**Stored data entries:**
★ ★ ★
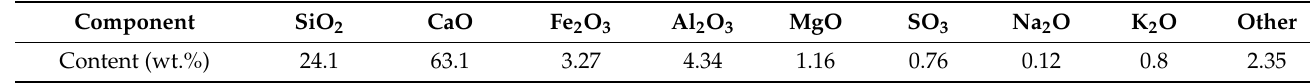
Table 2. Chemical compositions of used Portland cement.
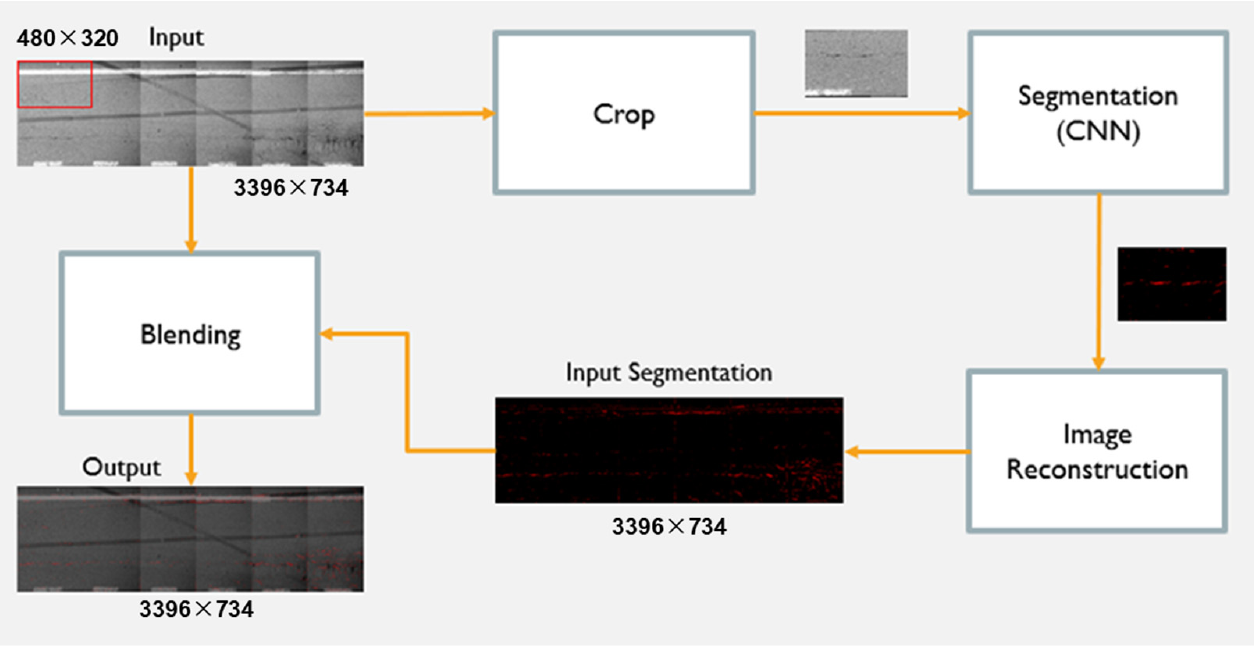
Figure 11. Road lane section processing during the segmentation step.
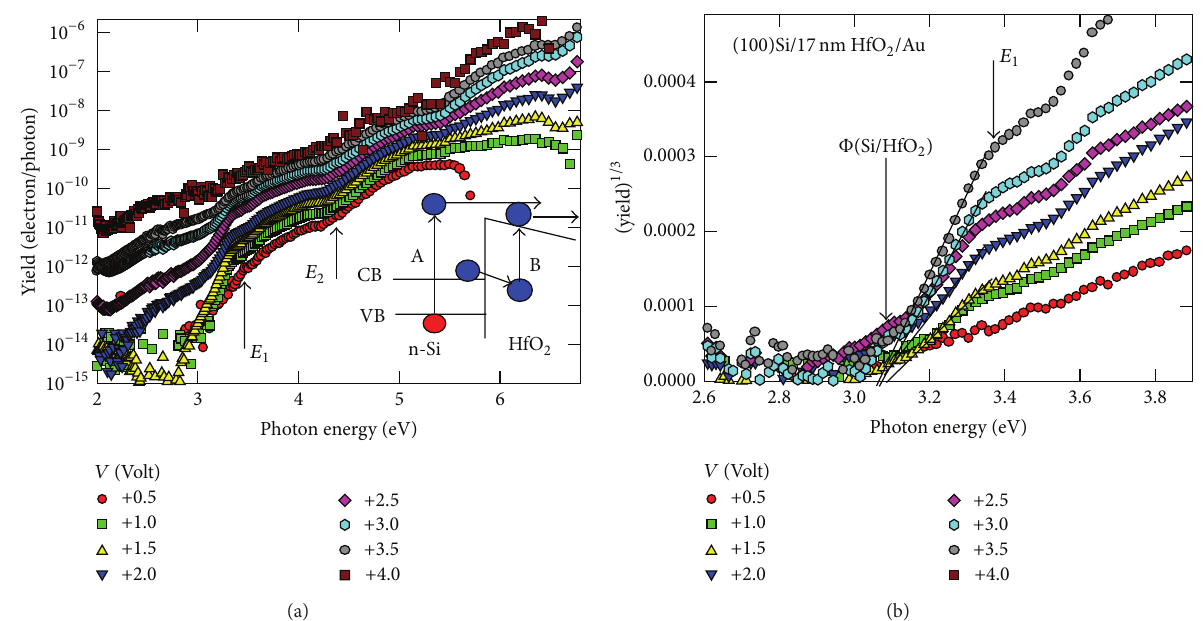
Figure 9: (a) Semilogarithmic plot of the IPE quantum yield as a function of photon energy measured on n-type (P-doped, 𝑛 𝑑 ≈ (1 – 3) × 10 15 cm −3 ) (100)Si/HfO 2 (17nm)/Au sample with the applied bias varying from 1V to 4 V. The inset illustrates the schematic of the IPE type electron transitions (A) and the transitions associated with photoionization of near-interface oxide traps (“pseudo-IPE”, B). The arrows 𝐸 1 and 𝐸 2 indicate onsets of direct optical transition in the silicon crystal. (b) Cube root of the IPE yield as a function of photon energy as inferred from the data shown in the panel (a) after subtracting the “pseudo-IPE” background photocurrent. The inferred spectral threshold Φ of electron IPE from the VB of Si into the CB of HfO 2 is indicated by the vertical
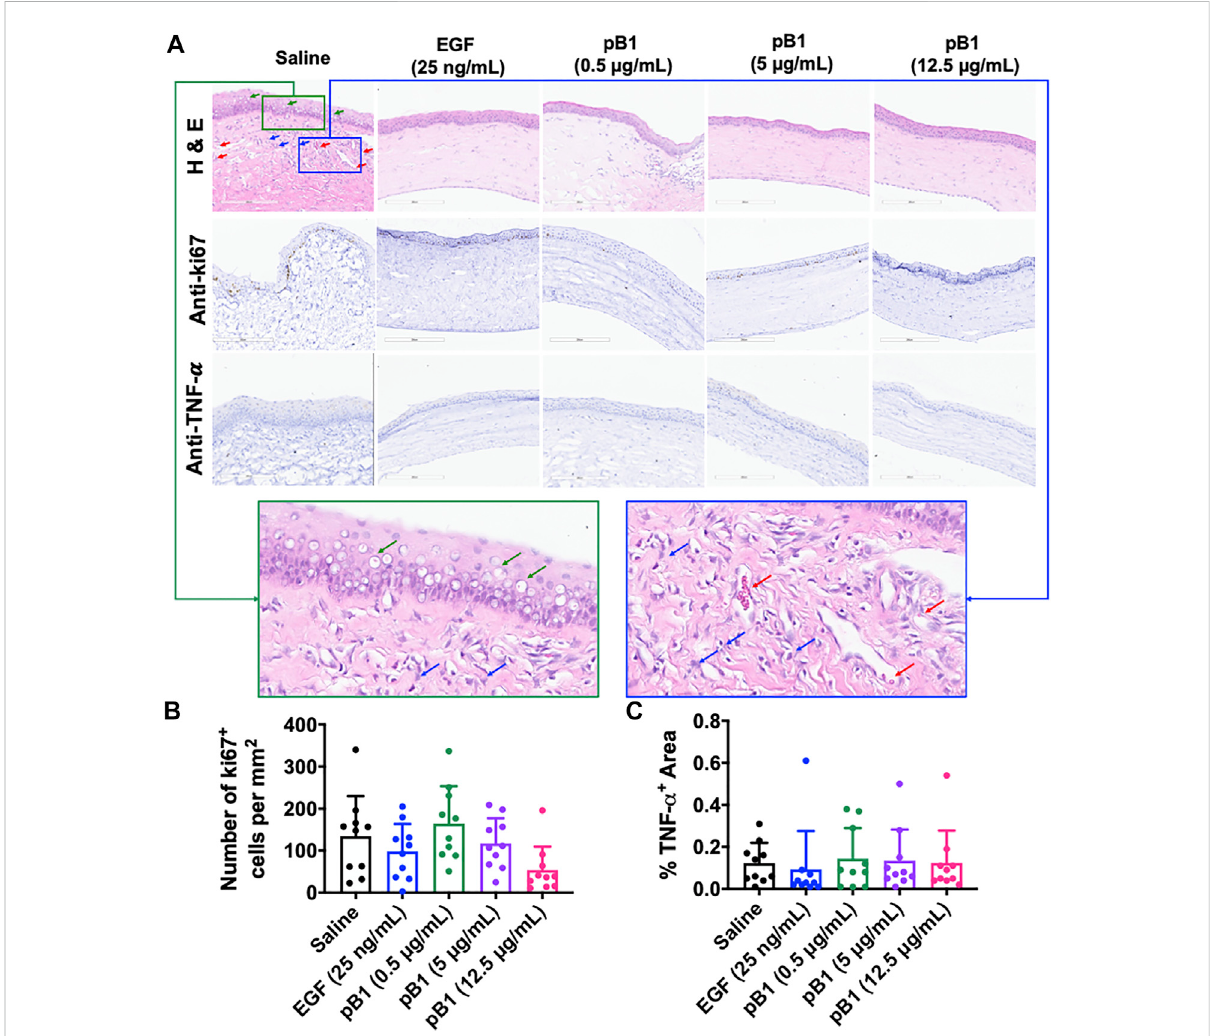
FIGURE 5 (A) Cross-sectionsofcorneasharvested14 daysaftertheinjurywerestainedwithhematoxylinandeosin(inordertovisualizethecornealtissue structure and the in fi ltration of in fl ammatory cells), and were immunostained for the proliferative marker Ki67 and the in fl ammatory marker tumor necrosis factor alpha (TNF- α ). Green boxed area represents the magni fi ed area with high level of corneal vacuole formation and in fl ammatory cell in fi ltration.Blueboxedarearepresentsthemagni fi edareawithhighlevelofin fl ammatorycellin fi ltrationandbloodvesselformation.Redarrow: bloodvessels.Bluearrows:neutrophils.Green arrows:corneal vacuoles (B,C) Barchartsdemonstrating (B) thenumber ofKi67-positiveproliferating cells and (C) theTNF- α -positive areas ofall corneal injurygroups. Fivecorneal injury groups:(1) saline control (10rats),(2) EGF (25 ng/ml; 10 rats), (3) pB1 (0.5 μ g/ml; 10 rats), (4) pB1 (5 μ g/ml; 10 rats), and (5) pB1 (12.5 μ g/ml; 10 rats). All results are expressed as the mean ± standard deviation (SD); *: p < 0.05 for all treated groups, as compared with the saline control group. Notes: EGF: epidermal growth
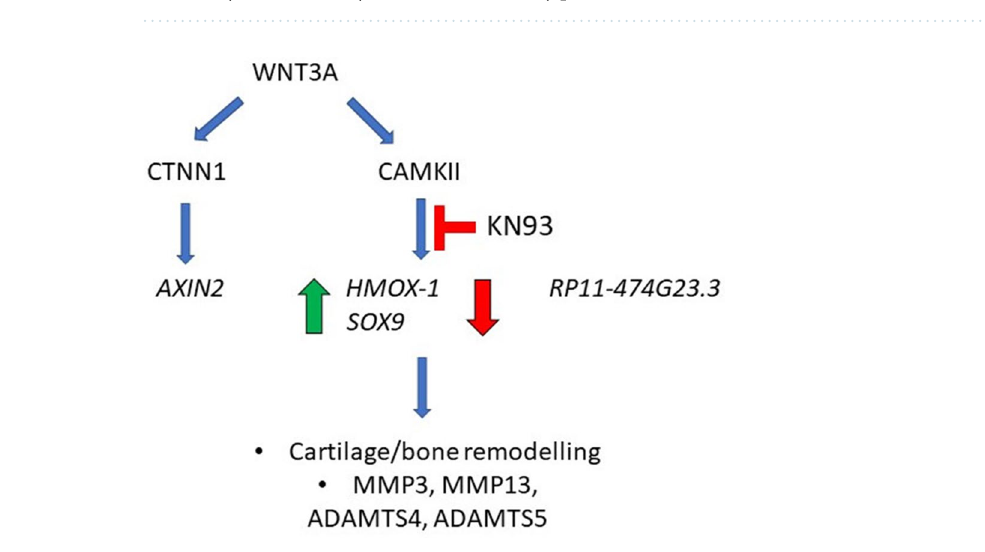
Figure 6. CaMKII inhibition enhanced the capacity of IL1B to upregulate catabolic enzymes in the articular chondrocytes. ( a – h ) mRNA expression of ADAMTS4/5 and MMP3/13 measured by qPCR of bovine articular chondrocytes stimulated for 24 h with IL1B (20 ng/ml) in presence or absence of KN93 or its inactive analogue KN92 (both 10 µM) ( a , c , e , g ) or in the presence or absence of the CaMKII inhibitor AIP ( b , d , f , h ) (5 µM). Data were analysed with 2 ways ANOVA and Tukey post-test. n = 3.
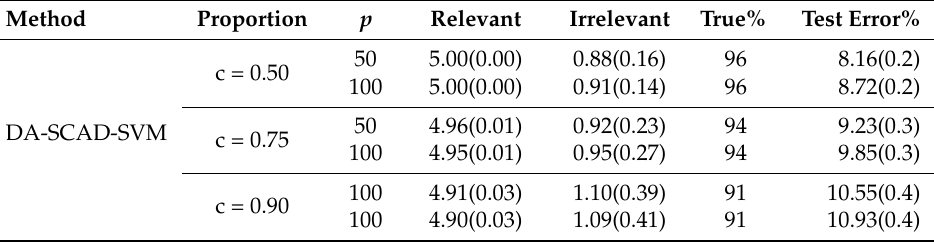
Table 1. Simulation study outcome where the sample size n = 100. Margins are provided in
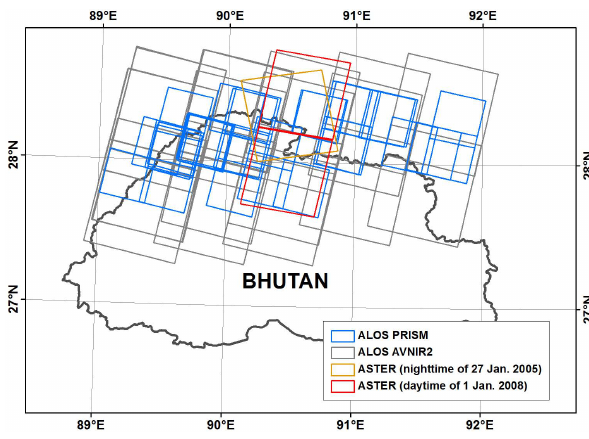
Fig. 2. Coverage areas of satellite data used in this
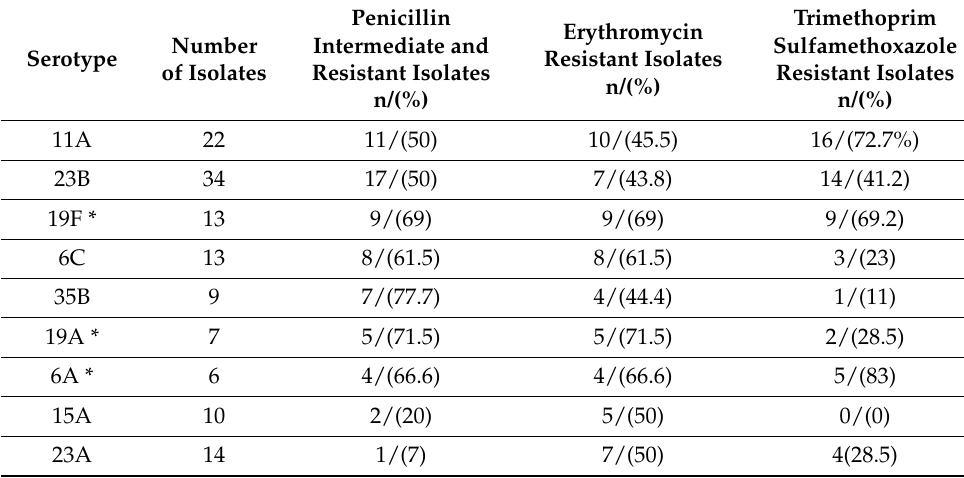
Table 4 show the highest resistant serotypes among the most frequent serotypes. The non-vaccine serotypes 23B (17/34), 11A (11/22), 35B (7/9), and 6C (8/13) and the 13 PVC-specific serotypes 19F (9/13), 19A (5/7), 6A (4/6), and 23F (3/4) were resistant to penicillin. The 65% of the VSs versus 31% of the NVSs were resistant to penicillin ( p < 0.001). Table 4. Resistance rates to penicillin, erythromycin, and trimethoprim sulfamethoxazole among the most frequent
★ ★ ★
**Directions for this task:**
Count up the lines in the preceding data that include the word "used"; respond with the number only.

**Result below:**
2